Las fuerzas favorables al “cambio de régimen”
(los golpistas) han decidido jugárselo todo con el fin de conseguir la
capitulación programática del régimen de Trump o su destitución.
La élite presidencial que detenta el poder puede escoger la opción de
gobernar por decreto, basándose en la subsiguiente crisis económica.
Puede capitalizar el alboroto que supondría el colapso de Wall Street y
pretender una inminente amenaza a la seguridad nacional en nuestras
fronteras y nuestras bases del extranjero para declarar una emergencia
militar. Si no cuenta con el apoyo de los servicios de inteligencia, su
éxito es bastante dudoso.
Pero ambas partes se culparán del
creciente fracaso. Los recursos temporales del Tesoro no salvarán la
situación. Los medios de comunicación entrarán en una dinámica histérica
que oscilará entre la crítica política y la exigencia de un cambio de
régimen. En ese momento, el régimen presidencial puede asumir poderes
dictatoriales para “salvar al país”.
Los congresistas moderados propondrán una solución provisional: un goteo de fondos federales semana a semana.
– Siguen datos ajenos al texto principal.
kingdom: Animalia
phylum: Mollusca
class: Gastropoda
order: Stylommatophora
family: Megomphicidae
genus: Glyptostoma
Pero los golpistas y los “bonapartistas” bloquearán cualquier
“compromiso podrido”. Se producirá una movilización del ejército y de
los aparatos de seguridad y judicial que dictará los resultados.
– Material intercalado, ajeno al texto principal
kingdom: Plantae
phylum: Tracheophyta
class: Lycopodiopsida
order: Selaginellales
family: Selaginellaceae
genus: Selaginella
Las organizaciones de la sociedad civil acudirán a los poderes
emergentes para que defiendan sus intereses concretos. Cuando los
pensionistas y los maestros se queden sin financiación, empleados
públicos y privados saldrán a las calles a manifestarse. Los
representantes de los grupos de presión, desde los favorables a los
intereses de las empresas petroleras y gasísticas hasta los defensores
de Israel, exigirán su propio tratamiento prioritario.
La
configuración del poder demostrará su fuerza y los cimientos de las
instituciones del Congreso, el Senado y la Presidencia se tambalearán.
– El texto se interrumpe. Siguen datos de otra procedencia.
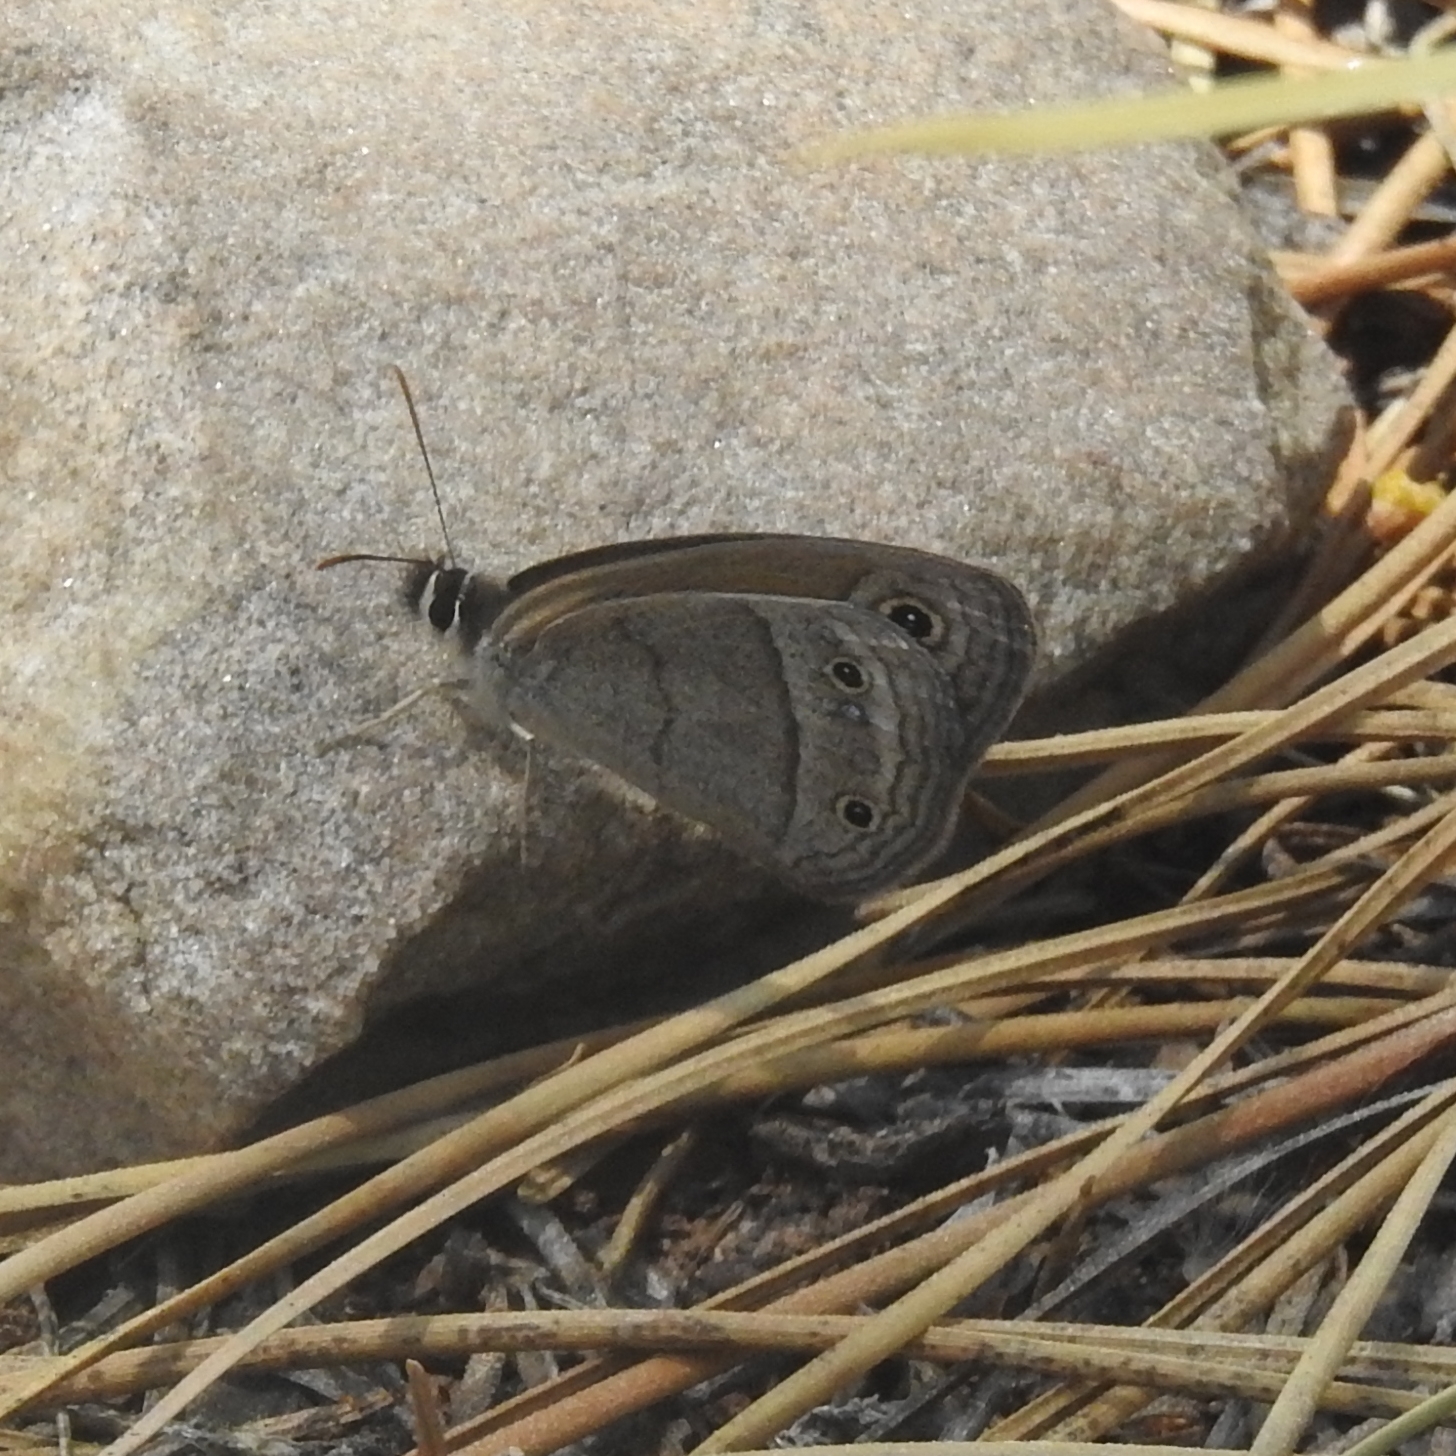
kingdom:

Visto por el lado positivo, el caos interno y las divisiones
institucionales apaciguarán de momento la creciente amenaza de nuevas
guerras en el extranjero. El mundo respirará aliviado. No así el mundo
del mercado de valores: el dólar y los especuladores se desmoronarán.
La disputa y las indecisiones sobre quién gobierna el imperio permitirá
que las potencias regionales efectúen reclamaciones sobre las regiones
en litigio. La Unión Europea, Japón, Arabia Saudí e Israel competirán
con Rusia, Irán y China. Ninguno de ellos va a esperar a que Estados
Unidos decida cuál de sus centros de poder debe mandar.